_Voci salvate_:
··········

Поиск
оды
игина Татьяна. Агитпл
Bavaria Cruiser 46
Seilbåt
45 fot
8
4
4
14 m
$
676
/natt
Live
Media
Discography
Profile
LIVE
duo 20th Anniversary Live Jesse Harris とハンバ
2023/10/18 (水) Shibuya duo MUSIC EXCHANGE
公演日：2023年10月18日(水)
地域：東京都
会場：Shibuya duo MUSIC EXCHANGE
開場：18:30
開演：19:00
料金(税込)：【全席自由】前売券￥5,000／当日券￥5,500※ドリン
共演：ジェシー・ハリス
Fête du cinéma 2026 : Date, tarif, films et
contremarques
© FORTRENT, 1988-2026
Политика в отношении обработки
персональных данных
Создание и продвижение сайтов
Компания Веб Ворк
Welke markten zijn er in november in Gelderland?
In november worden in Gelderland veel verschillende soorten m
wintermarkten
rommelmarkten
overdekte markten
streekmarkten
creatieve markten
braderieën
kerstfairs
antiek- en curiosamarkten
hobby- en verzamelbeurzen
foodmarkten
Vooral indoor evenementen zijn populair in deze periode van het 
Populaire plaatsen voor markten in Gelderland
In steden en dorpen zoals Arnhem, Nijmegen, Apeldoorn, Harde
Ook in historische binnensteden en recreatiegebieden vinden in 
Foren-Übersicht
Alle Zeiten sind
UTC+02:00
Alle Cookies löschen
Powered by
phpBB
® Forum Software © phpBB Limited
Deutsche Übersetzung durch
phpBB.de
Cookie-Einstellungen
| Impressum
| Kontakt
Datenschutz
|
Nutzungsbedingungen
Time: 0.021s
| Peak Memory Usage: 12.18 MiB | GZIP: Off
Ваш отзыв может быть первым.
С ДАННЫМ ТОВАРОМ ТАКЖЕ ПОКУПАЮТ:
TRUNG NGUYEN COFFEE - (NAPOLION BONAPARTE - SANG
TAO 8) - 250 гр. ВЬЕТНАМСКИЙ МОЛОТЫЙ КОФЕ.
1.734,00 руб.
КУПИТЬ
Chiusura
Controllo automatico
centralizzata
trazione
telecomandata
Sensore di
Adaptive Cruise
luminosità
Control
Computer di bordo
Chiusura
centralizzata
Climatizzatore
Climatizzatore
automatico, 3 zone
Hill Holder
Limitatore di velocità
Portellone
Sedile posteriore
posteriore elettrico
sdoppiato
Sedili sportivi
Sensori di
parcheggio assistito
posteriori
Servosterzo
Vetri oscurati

··········

_Descrizione del compito_: Puoi riportare di nuovo, senza alcuna modifica, il testo di tutti gli elementi qui sopra?

_Soluzione_:
Поиск
оды
игина Татьяна. Агитпл
Bavaria Cruiser 46
Seilbåt
45 fot
8
4
4
14 m
$
676
/natt
Live
Media
Discography
Profile
LIVE
duo 20th Anniversary Live Jesse Harris とハンバ
2023/10/18 (水) Shibuya duo MUSIC EXCHANGE
公演日：2023年10月18日(水)
地域：東京都
会場：Shibuya duo MUSIC EXCHANGE
開場：18:30
開演：19:00
料金(税込)：【全席自由】前売券￥5,000／当日券￥5,500※ドリン
共演：ジェシー・ハリス
Fête du cinéma 2026 : Date, tarif, films et
contremarques
© FORTRENT, 1988-2026
Политика в отношении обработки
персональных данных
Создание и продвижение сайтов
Компания Веб Ворк
Welke markten zijn er in november in Gelderland?
In november worden in Gelderland veel verschillende soorten m
wintermarkten
rommelmarkten
overdekte markten
streekmarkten
creatieve markten
braderieën
kerstfairs
antiek- en curiosamarkten
hobby- en verzamelbeurzen
foodmarkten
Vooral indoor evenementen zijn populair in deze periode van het 
Populaire plaatsen voor markten in Gelderland
In steden en dorpen zoals Arnhem, Nijmegen, Apeldoorn, Harde
Ook in historische binnensteden en recreatiegebieden vinden in 
Foren-Übersicht
Alle Zeiten sind
UTC+02:00
Alle Cookies löschen
Powered by
phpBB
® Forum Software © phpBB Limited
Deutsche Übersetzung durch
phpBB.de
Cookie-Einstellungen
| Impressum
| Kontakt
Datenschutz
|
Nutzungsbedingungen
Time: 0.021s
| Peak Memory Usage: 12.18 MiB | GZIP: Off
Ваш отзыв может быть первым.
С ДАННЫМ ТОВАРОМ ТАКЖЕ ПОКУПАЮТ:
TRUNG NGUYEN COFFEE - (NAPOLION BONAPARTE - SANG
TAO 8) - 250 гр. ВЬЕТНАМСКИЙ МОЛОТЫЙ КОФЕ.
1.734,00 руб.
КУПИТЬ
Chiusura
Controllo automatico
centralizzata
trazione
telecomandata
Sensore di
Adaptive Cruise
luminosità
Control
Computer di bordo
Chiusura
centralizzata
Climatizzatore
Climatizzatore
automatico, 3 zone
Hill Holder
Limitatore di velocità
Portellone
Sedile posteriore
posteriore elettrico
sdoppiato
Sedili sportivi
Sensori di
parcheggio assistito
posteriori
Servosterzo
Vetri oscurati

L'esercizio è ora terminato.